Ferguson had recovered in time for his landmark day but the fare on offer was hardly a tonic. Park's first goal came at the end of a desperately poor first half in which neither side had mustered anything but the odd half chance. Ferguson gave another start to Gabriel Obertan after his goalscoring contribution against Bursaspor in Turkey during the week but, occupying the area behind lone striker, Javier Hernandez, the Frenchman was unable to assert his influence against a dogged Wolves side.
Bebe, having replaced Hargreaves, had a shot blocked by Richard Stearman but Ferguson must have been appalled by the lack of invention shown against a team in the bottom three. What little spark there was came from the visitors, for whom Matt Jarvis and Stephen Hunt provided the energy to put an experimental United midfield through its paces. The pair combined three minutes from the interval and would have given Wolves the lead had the waspish Irishman got on the end of Jarvis's menacing cross. Two minutes later United were in front. Darren Fletcher cut in from the left and found Park beautifully for the Korean to beat Hahnemann from close range.

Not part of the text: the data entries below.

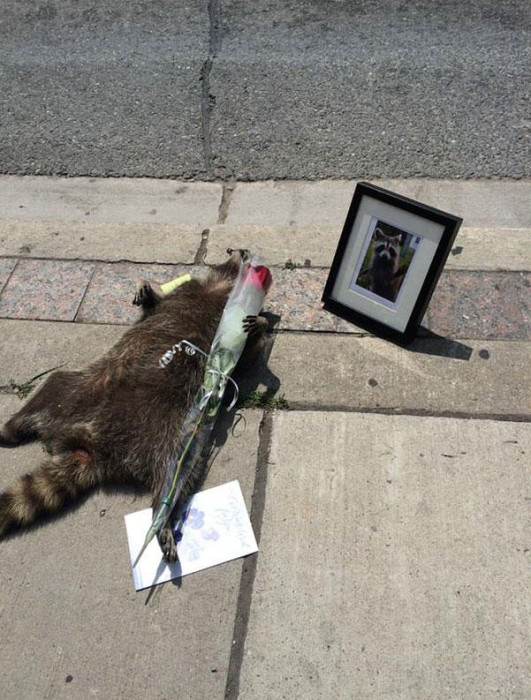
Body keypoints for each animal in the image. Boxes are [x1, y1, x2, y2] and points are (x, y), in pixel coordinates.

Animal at [0, 249, 268, 560]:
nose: (243, 252)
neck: (223, 285)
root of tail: (96, 448)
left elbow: (248, 354)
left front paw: (262, 324)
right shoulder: (185, 291)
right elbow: (153, 306)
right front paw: (145, 287)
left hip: (172, 434)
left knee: (178, 472)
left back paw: (162, 515)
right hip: (84, 389)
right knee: (55, 384)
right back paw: (12, 427)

McCarthy has been credited for covering a greater distance inside his technical area than any other Premier League manager but it was his mental, rather than physical, alertness that helped bring about the equaliser. McCarthy shuffled his pack with an attacking substitution 20 minutes into the second half, introducing Ebanks-Blake and Fletcher to the fray. Within a minute Wolves were level, Ebanks-Blake catching the usually excellent Nemanja Vidic flat-footed as he received a miscued shot from Nenad Milijas and scored through Edwin van der Sar's legs.
Park, though, had the final say. "We have done this so many times you simply have to admire the perseverance," said Ferguson. There was little else to admire.